Opened 12 years ago
Closed 12 years ago
#19837 closed Bug (fixed)
Regression in QuerySet.exclude and many to many
Reported by: | Tim Graham | Owned by: | nobody |
---|---|---|---|
Component: | Database layer (models, ORM) | Version: | dev |
Severity: | Release blocker | Keywords: | |
Cc: | Triage Stage: | Unreviewed | |
Has patch: | no | Needs documentation: | no |
Needs tests: | no | Patch needs improvement: | no |
Easy pickings: | no | UI/UX: | no |
Description
The refactorings in #10790 appears to have cause an issue with QuerySet.exclude and many to many fields.
Attached is a regression test which demonstrates the problem. The test passes using checkout f811649710fb51e48217e9a78991735977decfd8, but fails against the next changeset (the ticket I mentioned above) through master.

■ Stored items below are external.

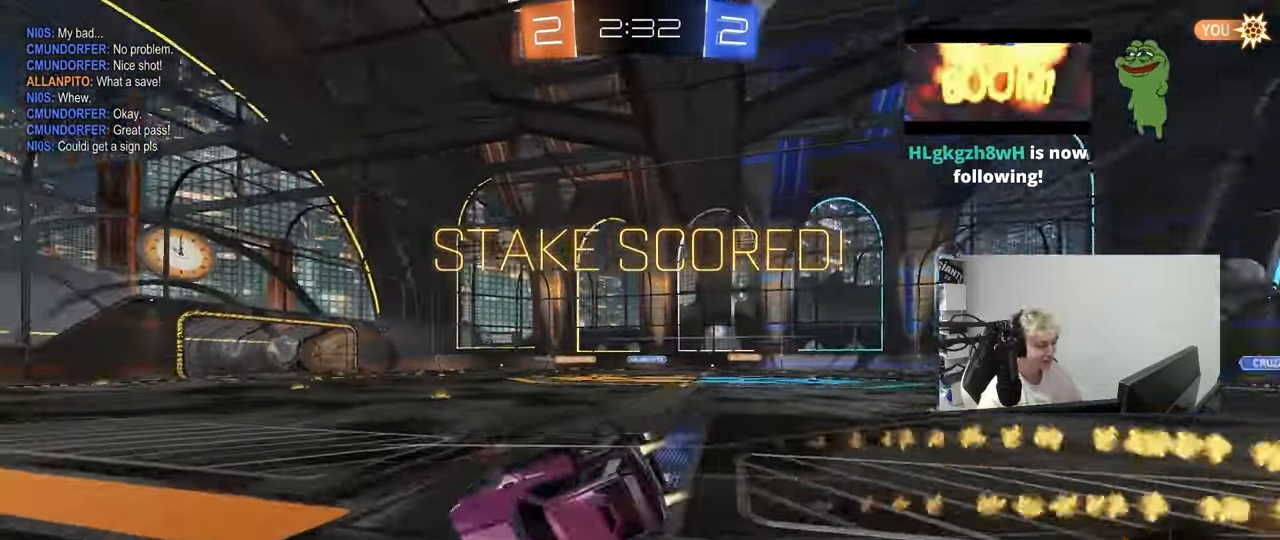
{"keys": [], "mouse_move": "still", "events": [[83, "s", "up"], [233, "s", "down"], [467, "a", "up"], [467, "s", "up"], [467, "shift", "up"]]}
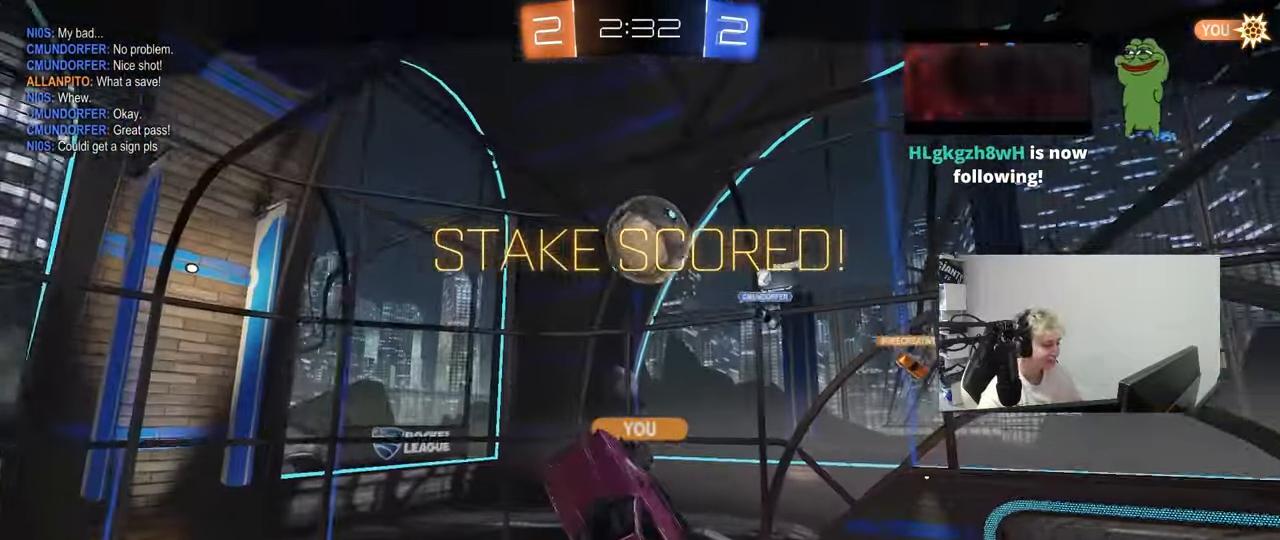
{"keys": [], "mouse_move": "still", "events": []}
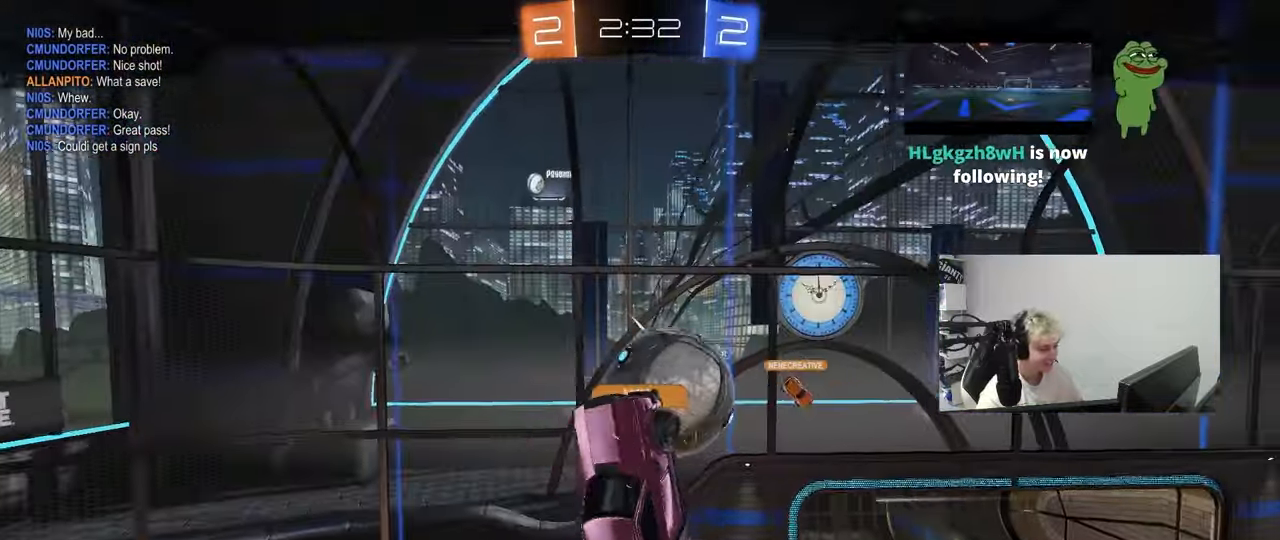
{"keys": [], "mouse_move": "still", "events": []}
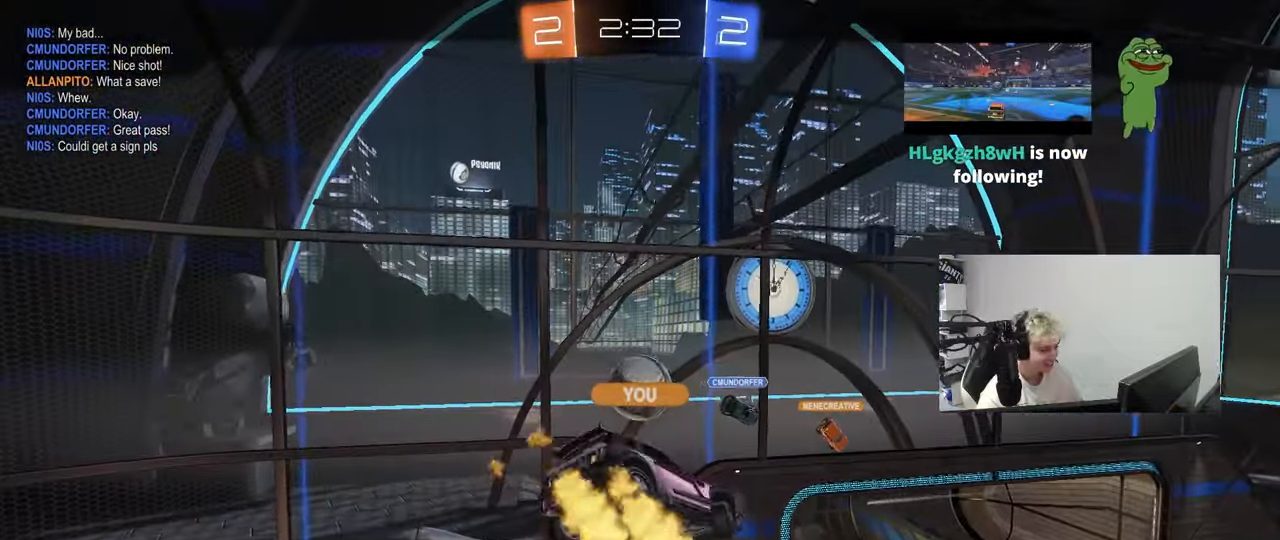
{"keys": [], "mouse_move": "still", "events": []}
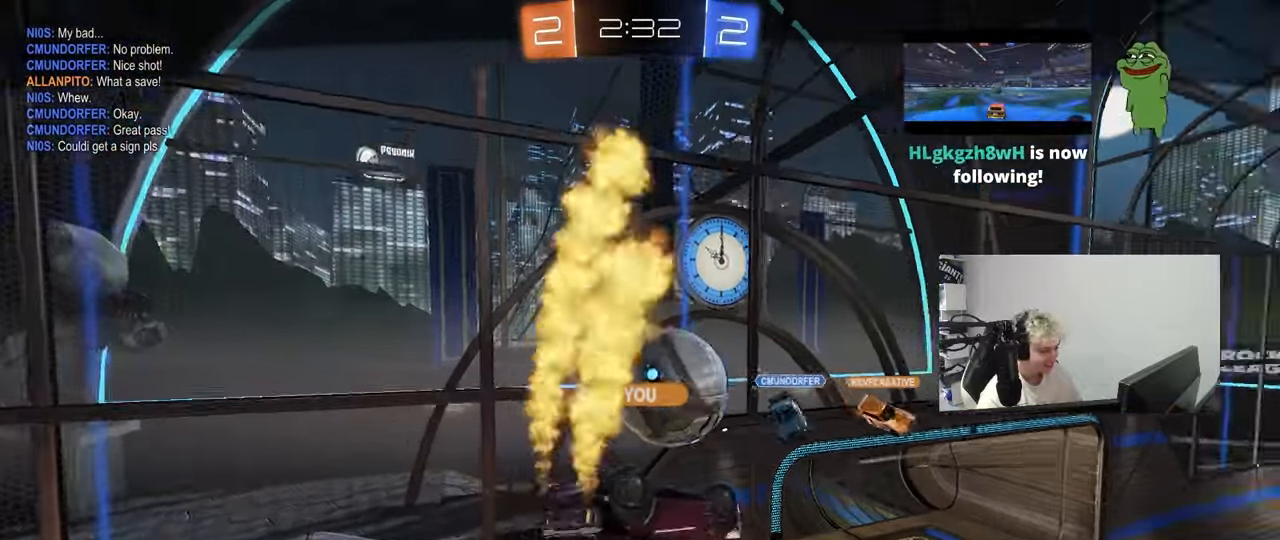
{"keys": [], "mouse_move": "still", "events": []}
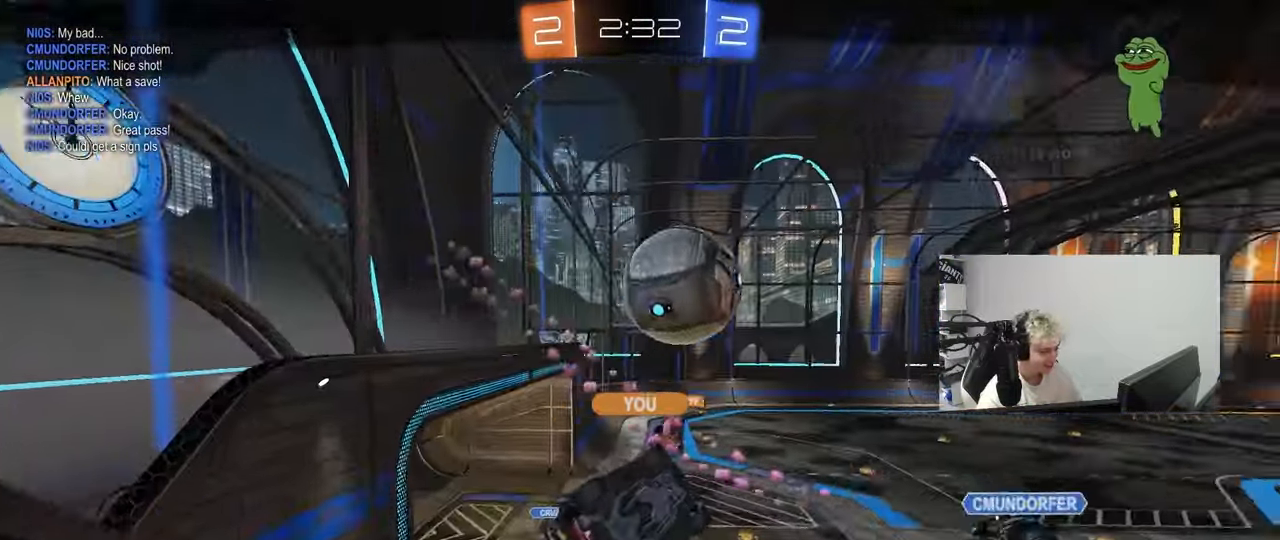
{"keys": [], "mouse_move": "still", "events": []}
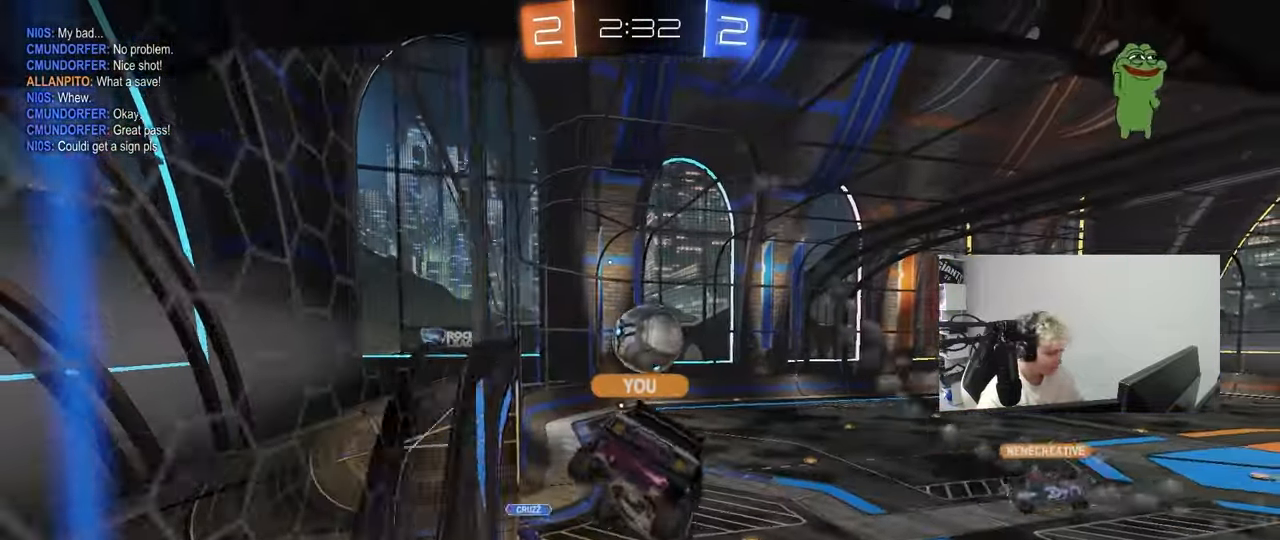
{"keys": [], "mouse_move": "down", "events": []}
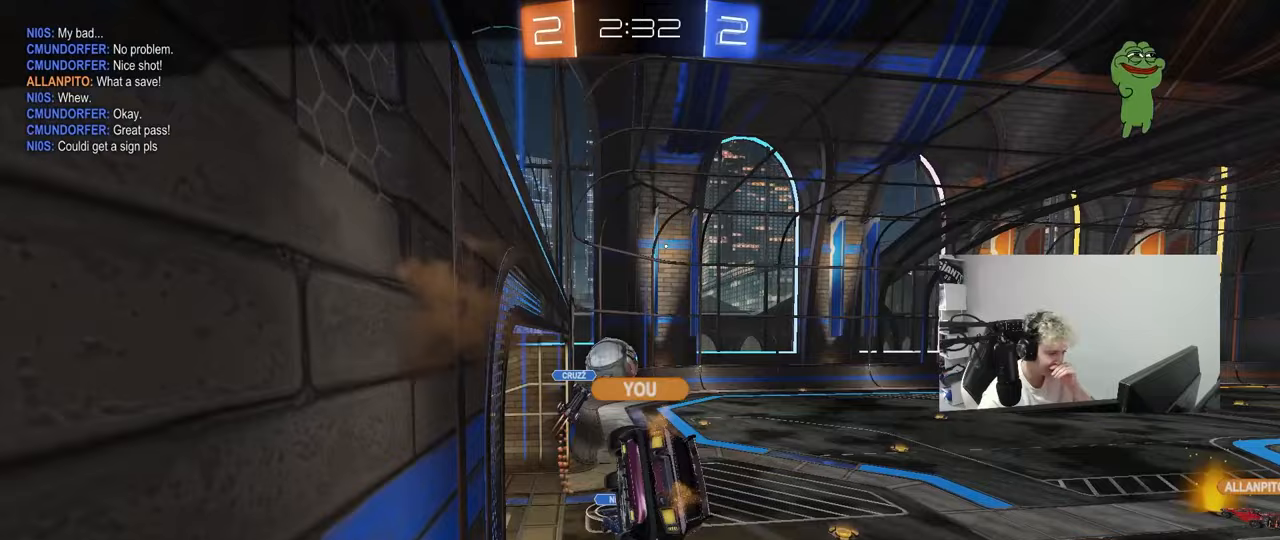
{"keys": [], "mouse_move": "still", "events": []}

In the SQL query from the test, you can see that the "WHERE NOT" clause compares program IDs to a subquery that retrieves identifier IDs: queries_program"."id" IN (SELECT U1."identifier_id
SELECT "queries_identifier"."id", "queries_identifier"."name" FROM "queries_identifier" LEFT OUTER JOIN "queries_program" ON ( "queries_identifier"."id" = "queries_program"."identifier_id" ) WHERE NOT (( "queries_program"."id" IN ( SELECT U1."identifier_id" FROM "queries_program" U1 INNER JOIN "queries_channel_programs" U2 ON (U1."id" = U2."program_id") WHERE (U2."channel_id" = 1 AND U1."identifier_id" IS NOT NULL) ) AND NOT ("queries_program"."identifier_id" IS NULL) AND "queries_program"."id" IS NOT NULL AND "queries_program"."id" IS NOT NULL )) ORDER BY "queries_identifier"."name" ASC
Attachments (1)
Change History (6)
by , 12 years ago
Attachment: | 19837-test.diff added |
---|
comment:1 by , 12 years ago
Severity: | Normal → Release blocker |
---|
comment:2 by , 12 years ago
comment:3 by , 12 years ago
A patch is available from https://github.com/akaariai/django/compare/ticket_19837.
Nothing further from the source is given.